Hugo Hamilton (born Johannes Ó hUrmoltaigh, 1953) is an Irish writer.

Life

Hamilton's mother was a German Roman Catholic who travelled to Ireland in 1949 on a pilgrimage, married an Irishman, and settled in the country. His father was a strict nationalist who insisted that his children should speak only German or Irish, but not English, a prohibition the young Hugo resisted inwardly. "The prohibition against English made me see that language as a challenge. Even as a child I spoke to the walls in English and secretly rehearsed dialogue I heard outside," he wrote later.[1] As a consequence of this, he grew up with three languages – English, Irish and German – and a sense of never really belonging to any: "There were no other children like me, no ethnic groups that I could attach myself to".[2]

Hamilton became a journalist, and then a writer of short stories and novels. His first three novels were set in Central Europe. Following a year spent in Berlin on a DAAD cultural scholarship, he completed his memoir of childhood, The Speckled People (2003), which went on to achieve widespread international acclaim. Telling the story through the eyes of his childhood self, it evoked the struggle to make sense of a bizarre 'language war' in which the child perceives going out onto the English speaking street outside as a daily migration. It "triumphantly avoids ... sentimental nostalgia and victim claims",wrote Hermione Lee in The Guardian.[3] "The cumulative effect is to elevate an act of scrupulous remembering into a work of art," commented James Lasdun in the New York Times.[4] The story is picked up in the 2006 volume, The Sailor in the Wardrobe.

In May 2007, German publisher Luchterhand published Die redselige Insel (The Island of Talking), in which Hamilton retraced the journey Heinrich Böll made in Ireland that was to be the basis of his best-selling book Irisches Tagebuch (Irish Journal) in 1957. His fellow Irish writer Anne Enright has described Hamilton a writer who 'loves the spaces between things: his characters live, not just between cultures or between languages, but between the past and the future.’ Guardian. Hamilton's most recent novel, 'Every Single Minute' (2014) is a fictional account of a journey to Berlin which the author undertook with his fellow writer and memoirist, Nuala O Faolain, who was dying of cancer.

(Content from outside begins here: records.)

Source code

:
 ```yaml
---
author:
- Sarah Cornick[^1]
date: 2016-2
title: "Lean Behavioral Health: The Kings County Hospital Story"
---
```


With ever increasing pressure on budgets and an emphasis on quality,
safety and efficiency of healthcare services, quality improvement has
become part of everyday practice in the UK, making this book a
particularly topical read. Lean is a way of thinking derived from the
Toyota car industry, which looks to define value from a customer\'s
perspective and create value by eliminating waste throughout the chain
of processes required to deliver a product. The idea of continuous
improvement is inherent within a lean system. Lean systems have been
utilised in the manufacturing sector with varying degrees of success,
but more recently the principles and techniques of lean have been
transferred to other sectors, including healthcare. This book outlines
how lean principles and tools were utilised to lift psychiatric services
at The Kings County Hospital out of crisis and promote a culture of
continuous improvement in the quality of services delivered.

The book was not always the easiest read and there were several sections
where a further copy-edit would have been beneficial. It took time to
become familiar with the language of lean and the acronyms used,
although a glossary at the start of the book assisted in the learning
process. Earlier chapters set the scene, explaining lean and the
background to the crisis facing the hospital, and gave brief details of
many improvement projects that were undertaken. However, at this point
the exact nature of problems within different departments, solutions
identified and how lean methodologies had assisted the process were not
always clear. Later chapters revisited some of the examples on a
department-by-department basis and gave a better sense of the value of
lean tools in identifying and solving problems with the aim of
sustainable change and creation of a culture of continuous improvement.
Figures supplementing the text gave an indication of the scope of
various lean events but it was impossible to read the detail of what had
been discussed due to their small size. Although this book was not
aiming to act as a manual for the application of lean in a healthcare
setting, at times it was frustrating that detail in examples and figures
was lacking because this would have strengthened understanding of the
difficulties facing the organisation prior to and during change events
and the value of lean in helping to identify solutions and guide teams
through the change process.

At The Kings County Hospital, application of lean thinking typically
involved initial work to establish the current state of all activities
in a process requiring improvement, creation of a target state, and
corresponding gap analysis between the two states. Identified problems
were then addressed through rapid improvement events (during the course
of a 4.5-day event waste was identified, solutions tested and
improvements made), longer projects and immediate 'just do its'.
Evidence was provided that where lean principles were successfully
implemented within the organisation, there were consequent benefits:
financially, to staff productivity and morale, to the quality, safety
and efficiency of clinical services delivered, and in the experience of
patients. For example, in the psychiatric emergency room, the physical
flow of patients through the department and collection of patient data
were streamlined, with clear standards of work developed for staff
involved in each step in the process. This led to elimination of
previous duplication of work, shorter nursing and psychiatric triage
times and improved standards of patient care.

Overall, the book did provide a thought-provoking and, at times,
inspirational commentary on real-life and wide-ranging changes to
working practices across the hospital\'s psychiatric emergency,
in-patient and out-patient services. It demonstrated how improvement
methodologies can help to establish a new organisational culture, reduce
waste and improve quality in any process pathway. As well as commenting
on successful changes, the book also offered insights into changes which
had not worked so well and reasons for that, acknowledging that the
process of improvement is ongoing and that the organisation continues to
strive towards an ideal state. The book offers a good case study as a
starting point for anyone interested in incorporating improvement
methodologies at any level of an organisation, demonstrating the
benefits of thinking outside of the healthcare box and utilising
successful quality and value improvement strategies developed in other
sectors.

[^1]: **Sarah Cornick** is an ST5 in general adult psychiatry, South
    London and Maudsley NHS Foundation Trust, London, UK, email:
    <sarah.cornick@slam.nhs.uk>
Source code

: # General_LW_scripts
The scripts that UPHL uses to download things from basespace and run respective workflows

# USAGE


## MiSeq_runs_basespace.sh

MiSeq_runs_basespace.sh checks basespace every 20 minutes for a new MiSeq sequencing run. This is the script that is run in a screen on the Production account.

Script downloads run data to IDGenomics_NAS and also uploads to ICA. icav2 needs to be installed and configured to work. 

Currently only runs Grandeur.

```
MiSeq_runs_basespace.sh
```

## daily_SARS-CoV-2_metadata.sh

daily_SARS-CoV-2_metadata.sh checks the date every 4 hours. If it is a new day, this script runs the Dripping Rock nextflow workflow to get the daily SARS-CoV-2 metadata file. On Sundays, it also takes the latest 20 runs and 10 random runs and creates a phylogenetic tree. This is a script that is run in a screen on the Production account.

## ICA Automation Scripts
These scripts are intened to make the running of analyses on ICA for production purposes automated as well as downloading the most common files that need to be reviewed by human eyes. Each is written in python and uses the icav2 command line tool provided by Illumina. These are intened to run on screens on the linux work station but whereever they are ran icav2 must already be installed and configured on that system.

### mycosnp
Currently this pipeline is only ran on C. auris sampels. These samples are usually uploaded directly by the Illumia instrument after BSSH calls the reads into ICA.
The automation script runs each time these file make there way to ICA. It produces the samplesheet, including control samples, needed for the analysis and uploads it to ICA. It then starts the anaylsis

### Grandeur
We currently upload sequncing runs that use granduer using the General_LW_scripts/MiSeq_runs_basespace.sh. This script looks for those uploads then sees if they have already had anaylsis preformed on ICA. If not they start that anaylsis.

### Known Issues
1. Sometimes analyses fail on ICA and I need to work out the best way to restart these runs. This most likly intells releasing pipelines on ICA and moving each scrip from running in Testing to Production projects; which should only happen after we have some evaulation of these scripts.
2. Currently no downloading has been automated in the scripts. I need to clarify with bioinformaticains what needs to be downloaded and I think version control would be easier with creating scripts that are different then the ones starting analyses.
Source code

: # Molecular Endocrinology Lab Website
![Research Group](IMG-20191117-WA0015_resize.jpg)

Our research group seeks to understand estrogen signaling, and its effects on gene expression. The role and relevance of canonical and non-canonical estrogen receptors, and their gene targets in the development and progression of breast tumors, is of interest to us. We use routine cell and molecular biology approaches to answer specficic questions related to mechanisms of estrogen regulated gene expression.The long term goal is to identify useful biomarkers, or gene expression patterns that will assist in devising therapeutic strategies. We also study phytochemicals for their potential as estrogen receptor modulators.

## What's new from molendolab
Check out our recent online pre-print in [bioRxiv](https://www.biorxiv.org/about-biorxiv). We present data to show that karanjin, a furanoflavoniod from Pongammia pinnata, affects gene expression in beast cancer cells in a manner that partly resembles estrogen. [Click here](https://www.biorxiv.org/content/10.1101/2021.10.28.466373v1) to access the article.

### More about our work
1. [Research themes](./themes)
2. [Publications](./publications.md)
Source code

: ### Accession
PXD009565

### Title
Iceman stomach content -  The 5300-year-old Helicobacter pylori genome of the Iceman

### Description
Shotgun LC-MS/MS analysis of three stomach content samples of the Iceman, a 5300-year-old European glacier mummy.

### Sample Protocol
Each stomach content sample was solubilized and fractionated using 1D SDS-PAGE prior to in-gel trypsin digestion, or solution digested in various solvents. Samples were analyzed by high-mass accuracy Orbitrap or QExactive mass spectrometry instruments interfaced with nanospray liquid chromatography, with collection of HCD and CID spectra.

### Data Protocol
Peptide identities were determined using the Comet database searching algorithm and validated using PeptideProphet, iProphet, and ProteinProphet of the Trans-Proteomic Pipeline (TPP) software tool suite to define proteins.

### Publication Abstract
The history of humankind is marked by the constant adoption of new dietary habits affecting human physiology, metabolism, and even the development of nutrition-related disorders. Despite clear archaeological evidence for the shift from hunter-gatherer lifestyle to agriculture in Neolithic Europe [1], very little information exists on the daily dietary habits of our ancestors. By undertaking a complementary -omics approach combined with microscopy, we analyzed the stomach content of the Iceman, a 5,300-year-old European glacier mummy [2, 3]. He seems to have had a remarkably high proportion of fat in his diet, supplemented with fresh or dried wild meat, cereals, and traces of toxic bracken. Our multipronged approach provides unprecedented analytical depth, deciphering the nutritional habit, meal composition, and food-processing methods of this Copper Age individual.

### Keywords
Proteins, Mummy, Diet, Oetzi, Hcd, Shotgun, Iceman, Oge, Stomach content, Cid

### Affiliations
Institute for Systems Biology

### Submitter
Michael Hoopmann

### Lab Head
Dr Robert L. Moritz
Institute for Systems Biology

Hugo Hamilton lives in Dublin. In 1992 he was awarded the Rooney Prize for Irish Literature. Sang impur, the French translation of The Speckled People, won the Prix Femina étranger in 2004 and Il cane che abbaiava alle onde, the Italian translation of the memoir, won the Premio Giuseppe Berto in 2004. He adapted his memoir 'The Speckled People' for the stage at the Gate Theatre in Dublin in 2011. A new play entitled 'The Mariner', based on the story of his grandfather returning from the First World War, ran at the Gate Theatre in 2014. Hamilton is a member of Aosdána and has been awarded the Bundesverdienstkreuz (Order of Merit of the Federal Republic of Germany) for his unique contribution to literature and understanding between Germany and Ireland.

Bibliography

Novels

Short stories

Memoirs

Drama

Foreign-language versions

Further reading

References

  1. Hugo Hamilton, "Speaking to the walls in English", Powells.com, undated.
  2. Hugo Hamilton, "Speaking to the walls in English", Powells.com, undated.
  3. Hermione Lee, "A Tale of Two Tongues", The Guardian, 25 January 2003.
  4. James Lasdun, "Lederhosen and Aran Sweaters", New York Times, 8 June 2003.